Properties worth more than £1m are no longer just in locations in prime central London.
In September 2010, 57.1% of £1m properties were located in the traditional prime central locations such as Chelsea and Kensington, a figure that has now fallen to 52.7% as areas to the south and west of more traditional prime central hotspots see strong price growth.
Peter Rollings, CEO of Marsh & Parsons, said: “After the meteoric price rises seen in prime London in the past few years, the number of property millionaires in the capital has also shot up. Properties no longer have to be palatial to be worth £1m. If they are located in a popular prime area, there’s a good chance they’ll be worth a seven figure sum. They do not necessarily have to be “mansions”.
However the strong price growth in the past two years has also boosted the number of homes worth £2m in prime London. 18.5% of all homes in prime London are worth £2m or more, compared to 14.3% a year ago, while 35.5% of homes in prime central London are now worth £2m or more.
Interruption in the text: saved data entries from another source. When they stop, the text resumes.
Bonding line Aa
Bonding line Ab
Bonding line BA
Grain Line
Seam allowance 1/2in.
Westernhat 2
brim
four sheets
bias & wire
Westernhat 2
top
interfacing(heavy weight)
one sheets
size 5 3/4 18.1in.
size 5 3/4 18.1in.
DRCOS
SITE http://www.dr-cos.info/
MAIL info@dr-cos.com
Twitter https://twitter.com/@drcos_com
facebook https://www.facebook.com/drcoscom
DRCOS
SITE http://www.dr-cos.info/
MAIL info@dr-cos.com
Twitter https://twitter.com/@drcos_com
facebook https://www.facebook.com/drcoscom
Rollings continued: “International and domestic buyers have been flocking to prime property in recent years, but this influx of wealth is no longer concentrated in the most central locations.
“With the supply of homes especially constrained in the central prime areas, wealth has been overflowing into areas like Balham, Clapham and Brook Green, pushing up prices and boosting the number of £1m properties across the capital.”
According to Marsh & Parsons, despite the rise in the number of million pound properties in the last year, house price rises are showing signs of slowing.
In the last quarter, prices rose by 3.5%, down from 3.7% in Q2 2012, which may indicate that the price growth in the capital is moving towards a steadier, more sustainable rate of increase.
A healthier balance between supply and demand slowed short-term growth, with 14.7 buyer registrations per instruction in the quarter, down from 17.5 in the previous quarter.
The supply of properties increased by 2% in the quarter, while the traditionally sluggish July and August months combined with the Olympics caused total buyer numbers to fall by 14.8%.
Peter Rollings added: “Although the number of homes coming on to the market remains at near historic lows, it improved in the last quarter at the same time as buyer numbers fell back. It’s not yet a buyer’s market, but easing competition has factored into slower quarterly price growth.
“Buyers are spending more time educating themselves on the current market and stamp duty developments, rather than acting with urgency. Properties need to tick every box – not to mention be correctly priced – to convince the more speculative buyers to make a move quickly.”